---------- Text ----------
Examples of the level that the Egyptian-Algerian crisis has reached are shocking. Reactions have intensified from verbal abuse and violence, to the threat of severing ties and cutting investment. Furthermore, there are even cases of divorce, and athletes with dual nationality being disqualified [from competition], and it is likely that things will only get worse.

It seems that we will witness, analyze, and talk about the repercussions of this football game that resulted in chaos and violence, and caused a political crisis and vehement media war between Egypt and Algeria, and it does not look like this is something that is going to end anytime soon.

Everybody has had their say on this “war” including the politicians, the athletes, and those in the entertainment industry. However the real stars of this carnival of hatred and those who incited this public anger, unfortunately, are members of the press and media. Well-known journalists and media figures [in both countries] stooped to the level of uttering obscenities and insults; insulting the history, language, and culture of the other country. Fervour and fanaticism have flared up in both countries and there is no sign that this will be contained in the near future.
---------- Data ----------
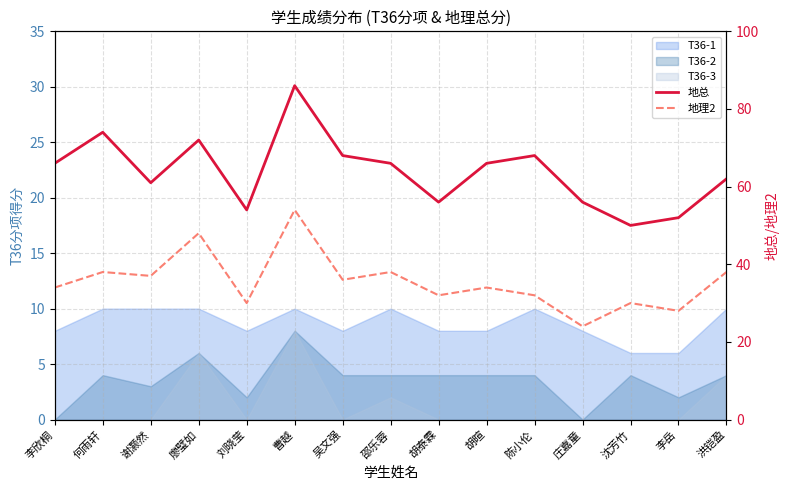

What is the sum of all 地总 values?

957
----------
---------- Data ----------
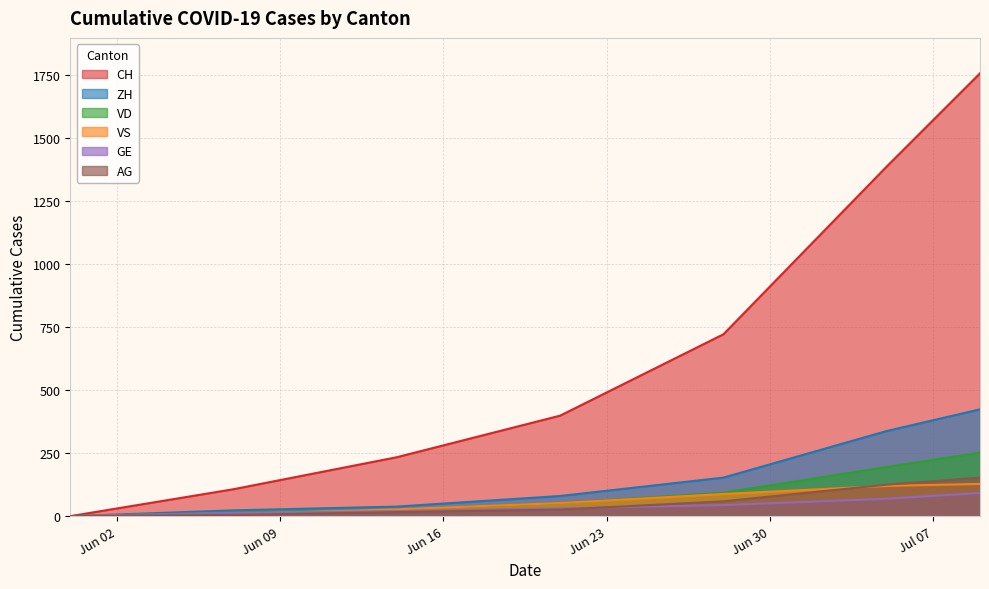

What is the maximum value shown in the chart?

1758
----------
Complete the following:
a – Reproduce everything in the passage about the Egyptian-Algerian crisis from "Examples of the" down to "only get worse.".
b – In the passage about the Egyptian-Algerian crisis, who are named as the real stars of the carnival of hatred?
The material above has no connection to the passage about the Egyptian-Algerian crisis.

Results for the exercise:
a –
Examples of the level that the Egyptian-Algerian crisis has reached are shocking. Reactions have intensified from verbal abuse and violence, to the threat of severing ties and cutting investment. Furthermore, there are even cases of divorce, and athletes with dual nationality being disqualified [from competition], and it is likely that things will only get worse.

b – Members of the press and media.